Não sei você, mas eu tenho sido bombardeado com mensagens eletrônicas pedindo apoio a esse ou aquele candidato. Os vereadores são mais ativos que os prefeitos nessa campanha, mas alguns parecem ignorar que o voto deve obedecer aos limites territoriais do município. Recebo pedidos de vários estados brasileiros e todos se mostram muito confiantes de que poderão bem representar a “nossa” cidade, mesmo a dele não sendo a minha …

Em regra, as mensagens procuram esconder o partido do candidato e as suas preferências políticas. Quase todo o espaço é ocupado por uma foto sorridente, bastante retocada; o nome, que muitas vezes é um apelido profissional; e o número para ser teclado na urna eletrônica. Alguns ainda trazem um slogan do gênero “Acredito em Deus” ou “Mudança já”.

Não esclarecem para que rumo vai o caminhão dessa mudança ou se o Deus em que acreditam é o mesmo Pai amoroso do Papa Francisco, de Luther King e de Chico Xavier ou o Jeová implacável e intolerante de certos conhecidos líderes político-religiosos, alguns respondendo por crimes como corrupção e homicídio.

Em meio à confusão e para facilitar a minha escolha, preparei um pequeno conjunto de perguntas para cada candidato responder. Talvez seja um antigo hábito de professor ou de quem já prestou muitos concursos públicos. São perguntas simples e objetivas, que podem ser respondidas com poucas palavras, mas que definem se o perfil das ideias de quem pleiteia o meu voto se assemelha ou se distancia do meu pensamento. Algumas questões são eliminatórias, outras classificatórias.

Decidi compartilhá-las, pois talvez sejam úteis a outrem no difícil processo de selecionar entre tantas centenas de postulantes. Vamos a elas?

1) Ditaduras de direita são melhores que ditaduras de esquerda, ou vice-versa?

2) A Covid-19 é só uma gripezinha?

3) Foi uma opção inteligente investir tantos bilhões em estádios de futebol de primeiro mundo tendo um dos piores resultados do planeta em qualidade do ensino?

4) Corrupção é inevitável? É incontrolável? Até certo ponto, é tolerável?

5) Os incêndios na Amazônia e no Pantanal são de responsabilidade dos índios?

6) O aumento do salário-mínimo gera aumento da inflação?

7) As universidades públicas devem ser privatizadas?

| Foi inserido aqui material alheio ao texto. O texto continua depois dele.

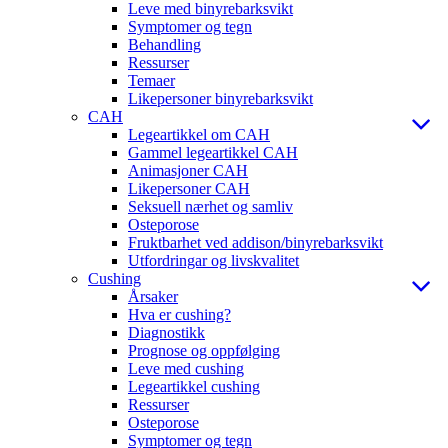
Leve med binyrebarksvikt
Symptomer og tegn
Behandling
Ressurser
Temaer
Likepersoner binyrebarksvikt
CAH
Legeartikkel om CAH
Gammel legeartikkel CAH
Animasjoner CAH
Likepersoner CAH
Seksuell nærhet og samliv
Osteporose
Fruktbarhet ved addison/binyrebarksvikt
Utfordringar og livskvalitet
Cushing
Årsaker
Hva er cushing?
Diagnostikk
Prognose og oppfølging
Leve med cushing
Legeartikkel cushing
Ressurser
Osteporose
Symptomer og tegn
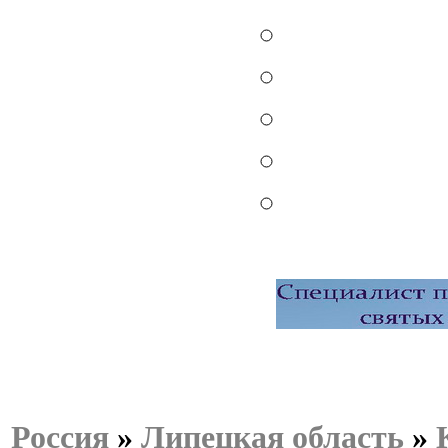
Россия
»
Липецкая область
»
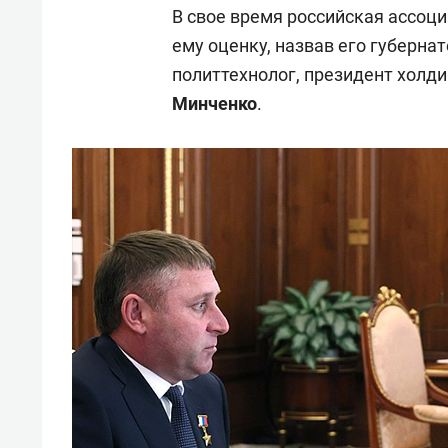
В свое время российская ассоц
ему оценку, назвав его губернат
политтехнолог, президент холд
Минченко
.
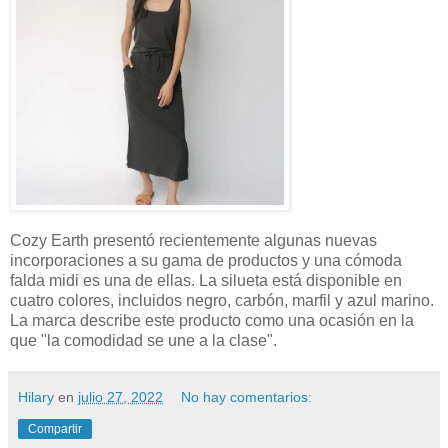
Cozy Earth presentó recientemente algunas nuevas
incorporaciones a su gama de productos y una cómoda
falda midi es una de ellas. La silueta está disponible en
cuatro colores, incluidos negro, carbón, marfil y azul marino.
La marca describe este producto como una ocasión en la
que "la comodidad se une a la clase".
Hilary
en
julio 27, 2022
No hay comentarios:
Compartir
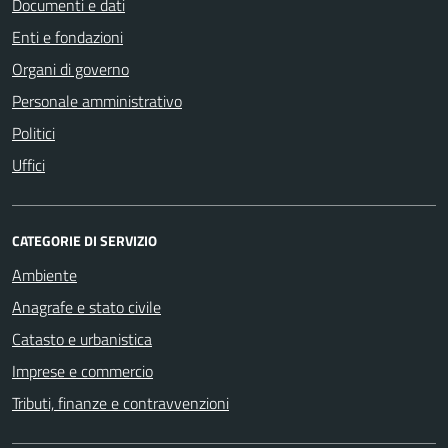
Documenti e dati
Enti e fondazioni
Organi di governo
Personale amministrativo
Politici
Uffici
CATEGORIE DI SERVIZIO
Ambiente
Anagrafe e stato civile
Catasto e urbanistica
Imprese e commercio
Tributi, finanze e contravvenzioni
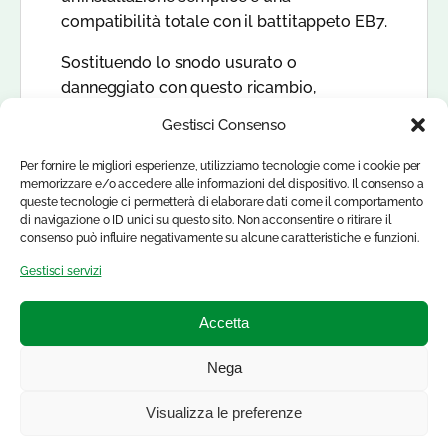
compatibilità totale con il battitappeto EB7.
Sostituendo lo snodo usurato o
danneggiato con questo ricambio,
ripristinerai la piena efficienza e sicurezza
Gestisci Consenso
del tuo battitappeto, assicurandoti
prestazioni elevate e costanti nel tempo
.
Per fornire le migliori esperienze, utilizziamo tecnologie come i cookie per
memorizzare e/o accedere alle informazioni del dispositivo. Il consenso a
queste tecnologie ci permetterà di elaborare dati come il comportamento
di navigazione o ID unici su questo sito. Non acconsentire o ritirare il
consenso può influire negativamente su alcune caratteristiche e funzioni.
Gestisci servizi
Accetta
Nega
Visualizza le preferenze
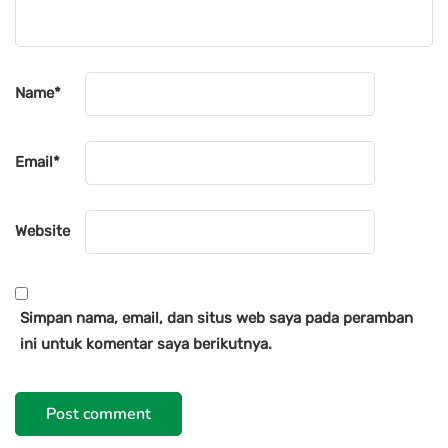
Name
*
Email
*
Website
Simpan nama, email, dan situs web saya pada peramban
ini untuk komentar saya berikutnya.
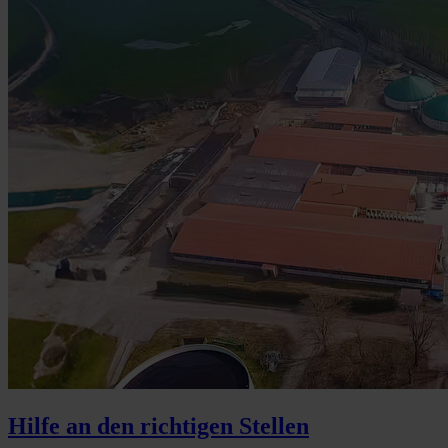
Hilfe an den richtigen Stellen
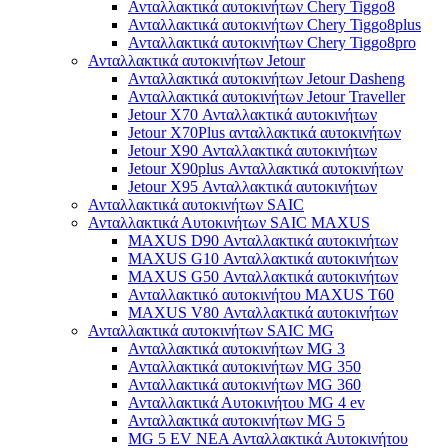
Ανταλλακτικά αυτοκινήτων Chery Tiggo8
Ανταλλακτικά αυτοκινήτων Chery Tiggo8plus
Ανταλλακτικά αυτοκινήτων Chery Tiggo8pro
Ανταλλακτικά αυτοκινήτων Jetour
Ανταλλακτικά αυτοκινήτων Jetour Dasheng
Ανταλλακτικά αυτοκινήτων Jetour Traveller
Jetour X70 Ανταλλακτικά αυτοκινήτων
Jetour X70Plus ανταλλακτικά αυτοκινήτων
Jetour X90 Ανταλλακτικά αυτοκινήτων
Jetour X90plus Ανταλλακτικά αυτοκινήτων
Jetour X95 Ανταλλακτικά αυτοκινήτων
Ανταλλακτικά αυτοκινήτων SAIC
Ανταλλακτικά Αυτοκινήτων SAIC MAXUS
MAXUS D90 Ανταλλακτικά αυτοκινήτων
MAXUS G10 Ανταλλακτικά αυτοκινήτων
MAXUS G50 Ανταλλακτικά αυτοκινήτων
Ανταλλακτικό αυτοκινήτου MAXUS T60
MAXUS V80 Ανταλλακτικά αυτοκινήτων
Ανταλλακτικά αυτοκινήτων SAIC MG
Ανταλλακτικά αυτοκινήτων MG 3
Ανταλλακτικά αυτοκινήτων MG 350
Ανταλλακτικά αυτοκινήτων MG 360
Ανταλλακτικά Αυτοκινήτου MG 4 ev
Ανταλλακτικά αυτοκινήτων MG 5
MG 5 EV ΝΕΑ Ανταλλακτικά Αυτοκινήτου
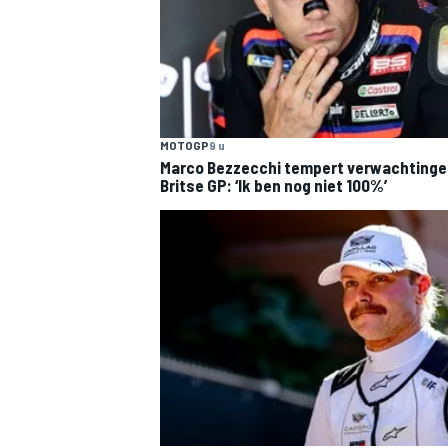
MOTOGP
9 u
Marco Bezzecchi tempert verwachtinge
Britse GP: ‘Ik ben nog niet 100%’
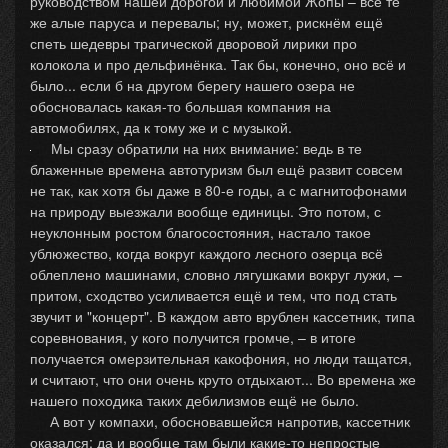
руководством нашей дорогой и любимой Жопы – всё те
же алые паруса и перевалы; ну, может, рискнём ещё
спеть шедевры трагической дворовой лирики про
колокола и про дельфинёнка. Так бы, конечно, оно всё и
было... если б на другом берегу нашего озера не
обосновалась какая-то большая компания на
автомобилях, да к тому же и с музыкой.
Мы сразу обратили на них внимание: ведь в те
блаженные времена автотуризм был ещё развит совсем
не так, как хотя бы даже в 80-е годы, а с магнитофонами
на природу выезжали вообще единицы. Это потом, с
неуклонным ростом благосостояния, настало такое
ублюжество, когда вокруг каждого лесного озерца всё
облеплено машинами, словно лягушками вокруг лужи, –
притом, сходство усиливается ещё и тем, что под стать
звучит и "концерт". В каждом авто врублен кассетник, типа
соревнования, у кого получится громче, – в итоге
получается омерзительная какофония, но люди тащатся,
и считают, что они очень круто отдыхают... Во времена же
нашего походика таких дебилизмов ещё не было.
А вот у компахи, обосновавшейся напротив, кассетник
оказался; да и вообще там были какие-то непростые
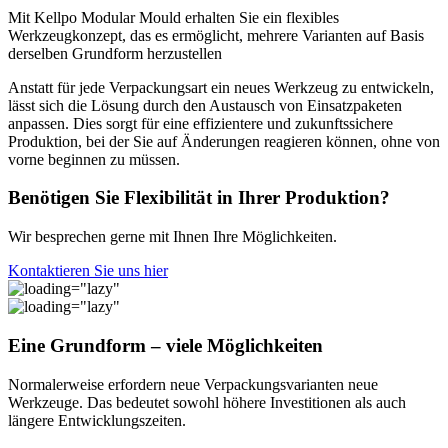
Mit Kellpo Modular Mould erhalten Sie ein flexibles
Werkzeugkonzept, das es ermöglicht, mehrere Varianten auf Basis
derselben Grundform herzustellen
Anstatt für jede Verpackungsart ein neues Werkzeug zu entwickeln,
lässt sich die Lösung durch den Austausch von Einsatzpaketen
anpassen. Dies sorgt für eine effizientere und zukunftssichere
Produktion, bei der Sie auf Änderungen reagieren können, ohne von
vorne beginnen zu müssen.
Benötigen Sie Flexibilität in Ihrer Produktion?
Wir besprechen gerne mit Ihnen Ihre Möglichkeiten.
Kontaktieren Sie uns hier
Eine Grundform – viele Möglichkeiten
Normalerweise erfordern neue Verpackungsvarianten neue
Werkzeuge. Das bedeutet sowohl höhere Investitionen als auch
längere Entwicklungszeiten.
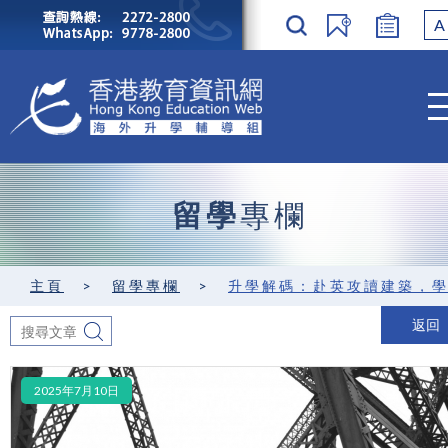
A
留學
專欄
主頁
>
留學專欄
>
升學解碼：赴英攻讀建築，學術創意
返回
2025年7月10日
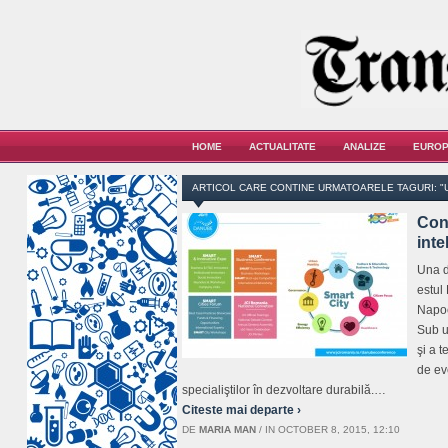
HOME
ACTUALITATE
ANALIZE
EUROP
ARTICOL CARE CONTINE URMATOARELE TAGURI: "
Conf
inte
Una d
estul
Napo
Sub u
şi a 
de ev
specialiştilor în dezvoltare durabilă.…
Citeste mai departe ›
DE
MARIA MAN
/
IN OCTOBER 8, 2015, 12:10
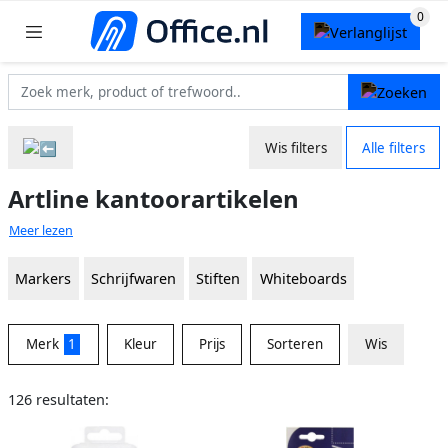
Wis filters
Alle filters
Artline kantoorartikelen
Meer lezen
Markers
Schrijfwaren
Stiften
Whiteboards
Merk
1
Kleur
Prijs
Sorteren
Wis
126 resultaten:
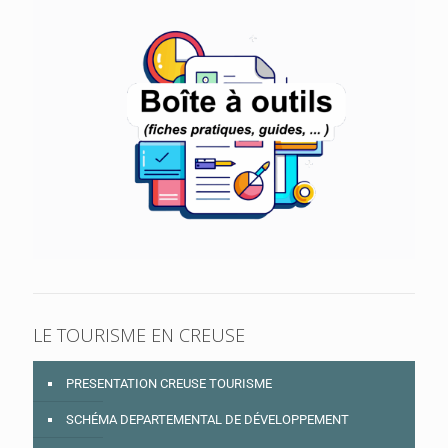
LE TOURISME EN CREUSE
PRESENTATION CREUSE TOURISME
SCHÉMA DEPARTEMENTAL DE DÉVELOPPEMENT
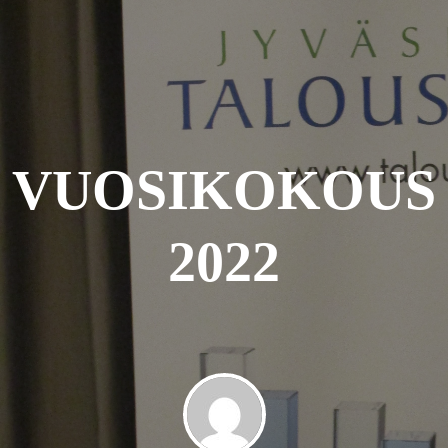
VUOSIKOKOUS
2022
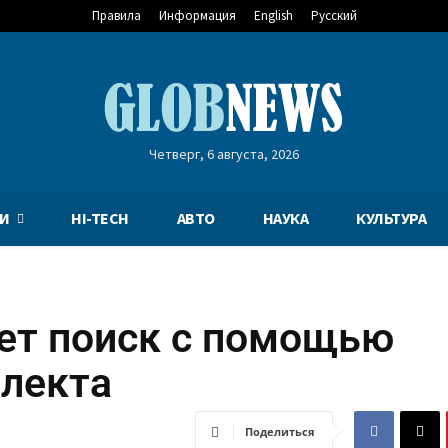
Правила
Информация
English
Русский
Четверг, 6 августа, 2026
И
HI-TECH
АВТО
НАУКА
КУЛЬТУРА
ет поиск с помощью
ллекта
Поделиться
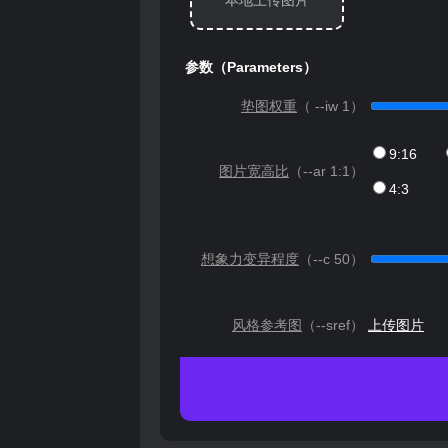
本地上传图片
参数（Parameters）
垫图权重
（ --iw
1
）
9:16
图片宽高比
（--ar
1:1
）
4:3
想象力变异程度
（--c
50
）
风格参考图
（--sref）
上传图片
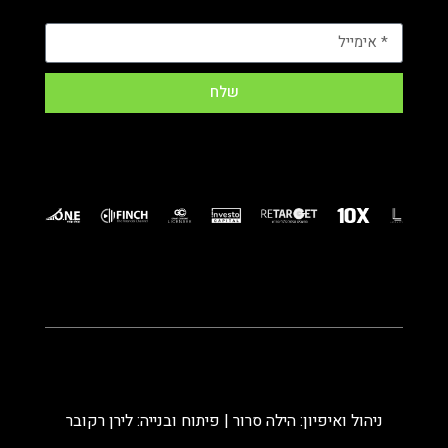
שלח
ניהול ואיפיון: הילה סרור | פיתוח ובנייה: לירן רקובר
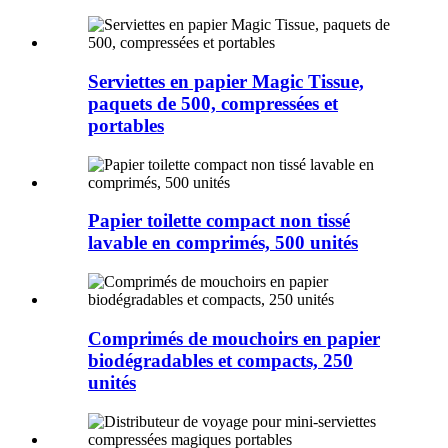
Serviettes en papier Magic Tissue,
paquets de 500, compressées et
portables
Papier toilette compact non tissé
lavable en comprimés, 500 unités
Comprimés de mouchoirs en papier
biodégradables et compacts, 250
unités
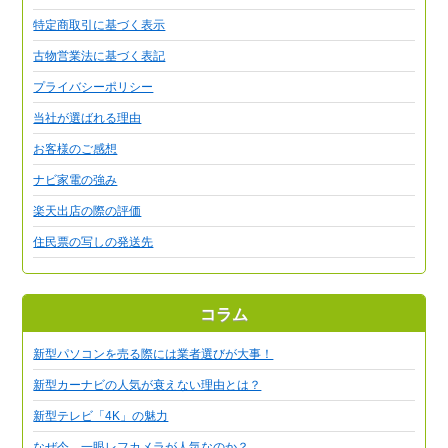
特定商取引に基づく表示
古物営業法に基づく表記
プライバシーポリシー
当社が選ばれる理由
お客様のご感想
ナビ家電の強み
楽天出店の際の評価
住民票の写しの発送先
コラム
新型パソコンを売る際には業者選びが大事！
新型カーナビの人気が衰えない理由とは？
新型テレビ「4K」の魅力
なぜ今、一眼レフカメラが人気なのか？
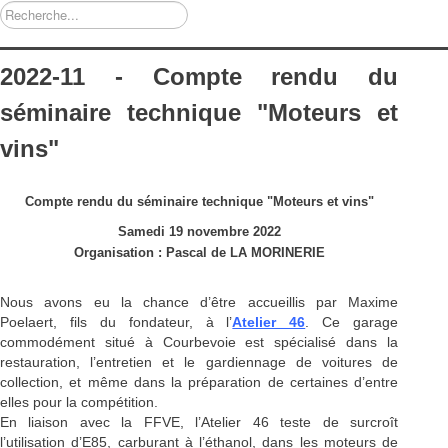
Rechercher
2022-11 - Compte rendu du
séminaire technique "Moteurs et
vins"
Compte rendu du séminaire technique "Moteurs et vins"
Samedi 19 novembre 2022
Organisation : Pascal de LA MORINERIE
Nous avons eu la chance d’être accueillis par Maxime
Poelaert, fils du fondateur, à l’
Atelier 46
. Ce garage
commodément situé à Courbevoie est spécialisé dans la
restauration, l’entretien et le gardiennage de voitures de
collection, et même dans la préparation de certaines d’entre
elles pour la compétition.
En liaison avec la FFVE, l’Atelier 46 teste de surcroît
l’utilisation d’E85, carburant à l’éthanol, dans les moteurs de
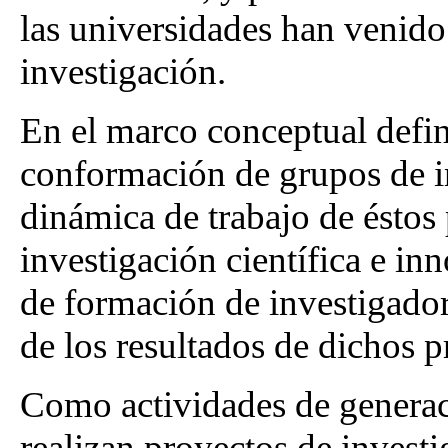
las universidades han venido
investigación.
En el marco conceptual defin
conformación de grupos de in
dinámica de trabajo de éstos 
investigación científica e in
de formación de investigador
de los resultados de dichos p
Como actividades de generac
realizan proyectos de investi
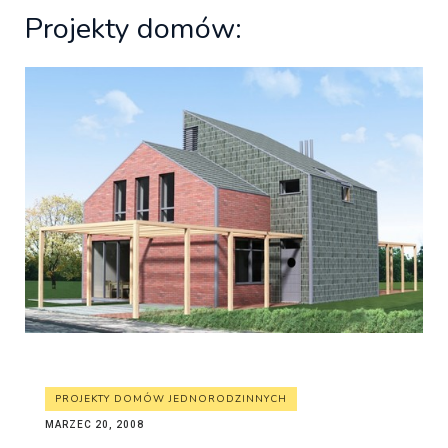
Projekty domów:
PROJEKTY DOMÓW JEDNORODZINNYCH
MARZEC 20, 2008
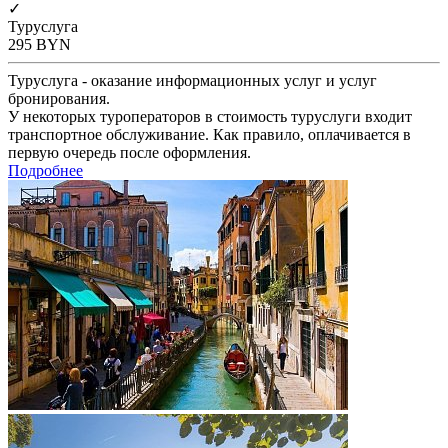
✓
Туруслуга
295
BYN
Туруслуга - оказание информационных услуг и услуг
бронирования.
У некоторых туроператоров в стоимость туруслуги входит
транспортное обслуживание. Как правило, оплачивается в
первую очередь после оформления.
Подробнее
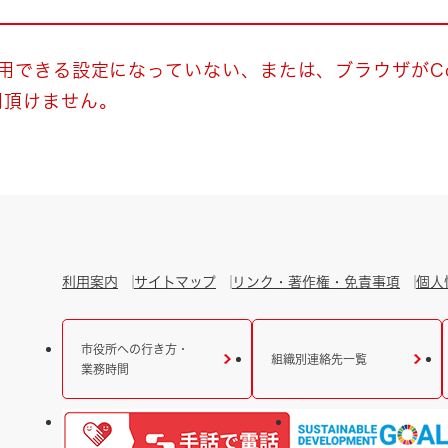
とじる
とじる
使用できる設定になっていない、または、ブラウザがCo
用頂けません。
・ボラン
利用案内
サイトマップ
リンク・著作権・免責事項
個人
市役所への行き方・
組織別連絡先一覧
業務時間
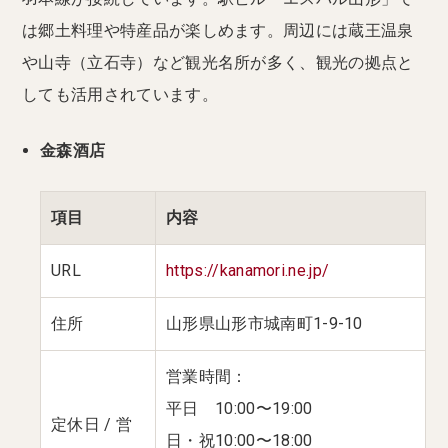
は郷土料理や特産品が楽しめます。周辺には蔵王温泉
や山寺（立石寺）など観光名所が多く、観光の拠点と
しても活用されています。
金森酒店
項目
内容
URL
https://kanamori.ne.jp/
住所
山形県山形市城南町1-9-10
営業時間：
平日 10:00〜19:00
定休日 / 営
日・祝10:00〜18:00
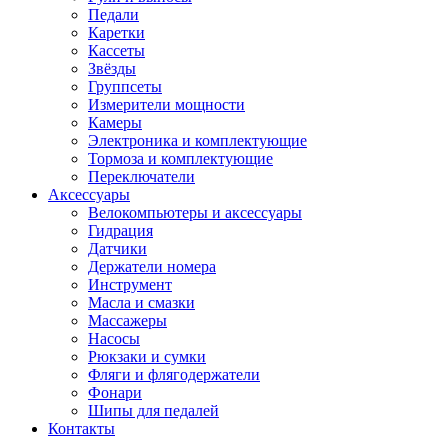
Педали
Каретки
Кассеты
Звёзды
Группсеты
Измерители мощности
Камеры
Электроника и комплектующие
Тормоза и комплектующие
Переключатели
Аксессуары
Велокомпьютеры и аксессуары
Гидрация
Датчики
Держатели номера
Инструмент
Масла и смазки
Массажеры
Насосы
Рюкзаки и сумки
Фляги и флягодержатели
Фонари
Шипы для педалей
Контакты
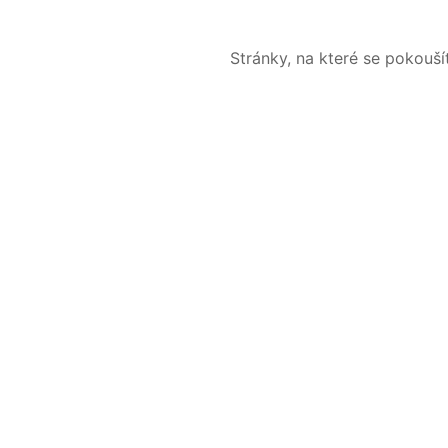
Stránky, na které se pokouš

8) Servidor público é parasita?

9) Caixa-2 para o partido se justifica se for pelo bem do povo?

10) Não existem mudanças climáticas nem aquecimento global?

11) Não houve ditadura militar no Brasil entre 1964 e 1985, muito menos tortura, assassinatos, corrupção e censura?

12) Direitos humanos só existem para proteger bandidos?

13) Melhor investir em asfalto que em saneamento básico?

14) O movimento feminista não conquistou nada de prático para melhorar as condições de vida das mulheres?

15) Rachadinha no gabinete parlamentar é uma prática tradicional e aceitável?

16) O condenado só deve ser preso após o trânsito em julgado e não após a segunda instância?

17) É justo que no Brasil os indivíduos entre os 5% mais ricos paguem proporcionalmente menos impostos que a classe média e os mais pobres?

18) Homossexualismo é doença e/ou resultado de famílias desajustadas?

19) Responsabilidade fiscal é luxo de tecnocratas e deve ser flexibilizada sempre que possível?

20) A Magazine Luiza foi racista ao abrir um processo seletivo só para negros?

21) Circular sem máscara de proteção facial, mesmo contaminado, é um direito do indivíduo? E fumar em ambientes públicos?

22) A Terra é plana?

Bom, esta lista poderia continuar por mais um tempo, mas pelas respostas ou reação do candidato já se pode formar uma opinião inicial sobre os valores que ele busca representar.

Acredito que é um direito do cidadão que recebe a solicitação de entrega do principal instrumento que a democracia lhe proporciona – o seu voto universal, igualitário e secreto – indagar do suplicante o uso que dele pretende fazer.

E você? Que perguntas fará aos candidatos que lhe procurarem e que respostas deseja ouvir?